=== Begin Enclosure ===

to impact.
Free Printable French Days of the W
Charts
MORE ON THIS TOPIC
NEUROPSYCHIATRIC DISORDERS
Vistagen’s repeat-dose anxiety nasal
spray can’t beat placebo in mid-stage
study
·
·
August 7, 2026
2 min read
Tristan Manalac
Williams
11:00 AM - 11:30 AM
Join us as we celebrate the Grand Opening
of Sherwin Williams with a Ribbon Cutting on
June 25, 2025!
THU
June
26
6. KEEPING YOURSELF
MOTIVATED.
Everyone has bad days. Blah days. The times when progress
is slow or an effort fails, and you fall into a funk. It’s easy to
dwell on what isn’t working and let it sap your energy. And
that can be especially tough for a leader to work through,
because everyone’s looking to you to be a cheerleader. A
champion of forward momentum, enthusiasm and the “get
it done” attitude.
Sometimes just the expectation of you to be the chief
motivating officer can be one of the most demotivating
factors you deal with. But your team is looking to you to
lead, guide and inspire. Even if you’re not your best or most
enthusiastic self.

=== End Enclosure ===
=== Begin Enclosure ===

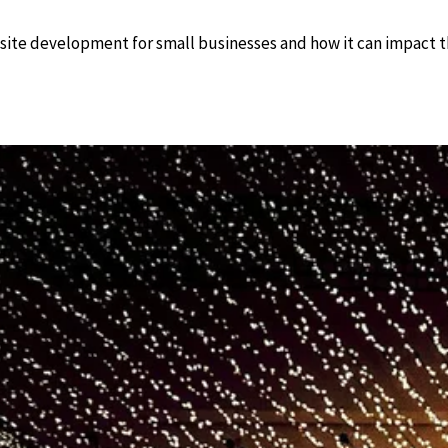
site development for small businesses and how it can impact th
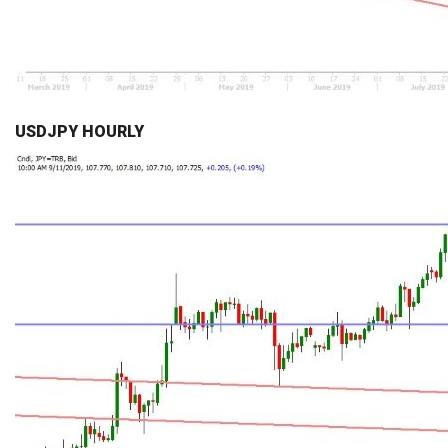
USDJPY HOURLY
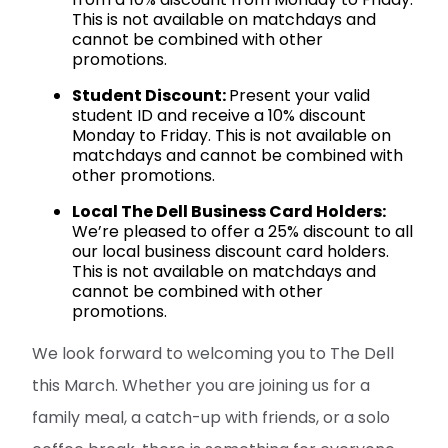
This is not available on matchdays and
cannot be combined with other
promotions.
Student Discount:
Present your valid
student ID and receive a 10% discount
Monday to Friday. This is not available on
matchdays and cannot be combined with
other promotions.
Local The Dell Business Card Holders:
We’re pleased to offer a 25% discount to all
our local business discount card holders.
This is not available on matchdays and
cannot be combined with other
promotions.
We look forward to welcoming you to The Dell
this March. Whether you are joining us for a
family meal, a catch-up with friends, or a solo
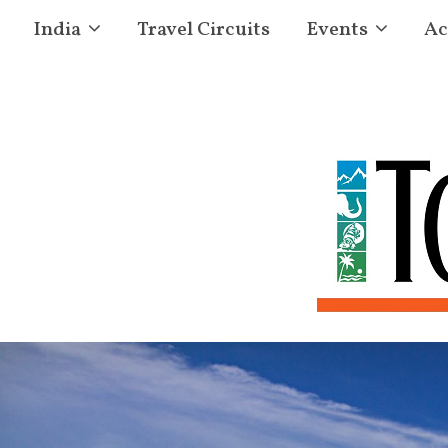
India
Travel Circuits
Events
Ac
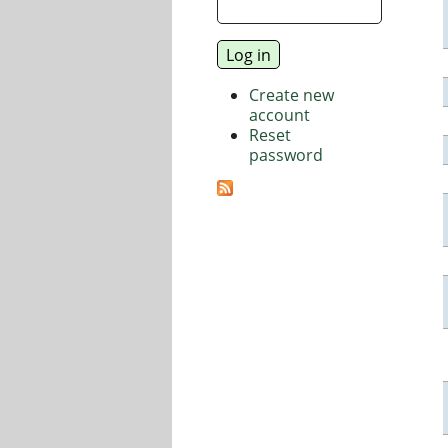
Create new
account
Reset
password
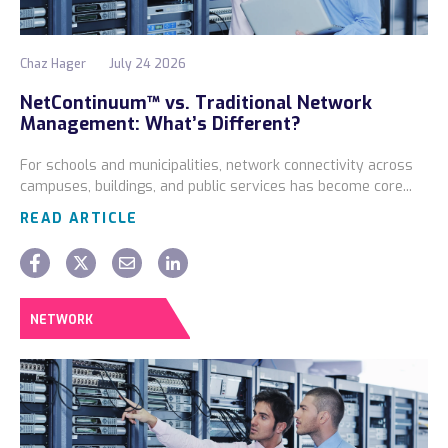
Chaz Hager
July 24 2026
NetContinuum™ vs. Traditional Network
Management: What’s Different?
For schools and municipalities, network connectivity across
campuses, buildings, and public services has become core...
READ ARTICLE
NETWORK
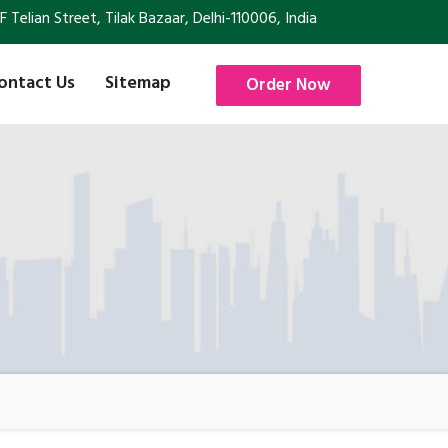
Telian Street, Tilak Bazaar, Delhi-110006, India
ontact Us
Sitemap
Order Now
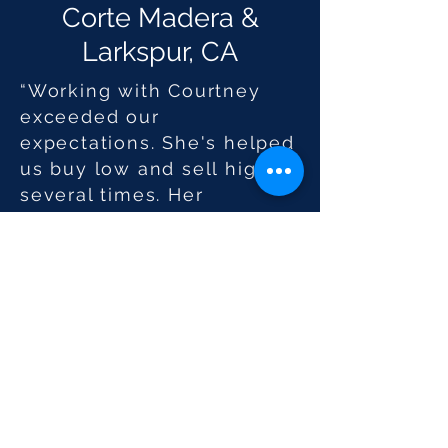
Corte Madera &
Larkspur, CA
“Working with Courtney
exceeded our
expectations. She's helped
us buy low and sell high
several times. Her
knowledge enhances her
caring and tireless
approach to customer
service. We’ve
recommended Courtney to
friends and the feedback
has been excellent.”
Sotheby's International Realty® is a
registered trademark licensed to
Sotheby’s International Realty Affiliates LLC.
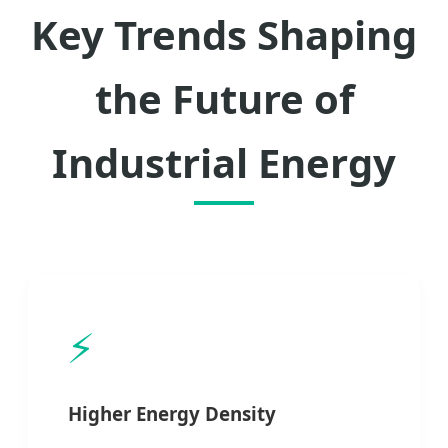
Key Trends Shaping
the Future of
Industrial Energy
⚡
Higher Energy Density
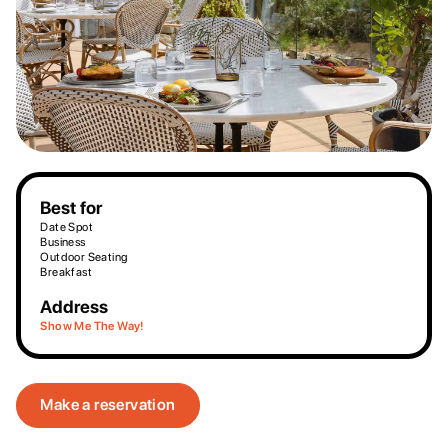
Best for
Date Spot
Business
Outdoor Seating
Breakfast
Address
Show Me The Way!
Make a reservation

=== End Enclosure ===

Required work
Please return the data above exactly as it stands from the line with "July 24 2026" to the line with "Make a reservation", keeping both of those lines but none of the pictures.

Response area
July 24 2026
NetContinuum™ vs. Traditional Network
Management: What’s Different?
For schools and municipalities, network connectivity across
campuses, buildings, and public services has become core...
READ ARTICLE
NETWORK
Telian Street, Tilak Bazaar, Delhi-110006, India
ontact Us
Sitemap
Order Now
Corte Madera &
Larkspur, CA
“Working with Courtney
exceeded our
expectations. She's helped
us buy low and sell high
several times. Her
knowledge enhances her
caring and tireless
approach to customer
service. We’ve
recommended Courtney to
friends and the feedback
has been excellent.”
Sotheby's International Realty® is a
registered trademark licensed to
Sotheby’s International Realty Affiliates LLC.
Key Trends Shaping
the Future of
Industrial Energy
⚡
Higher Energy Density
Best for
Date Spot
Business
Outdoor Seating
Breakfast
Address
Show Me The Way!
Make a reservation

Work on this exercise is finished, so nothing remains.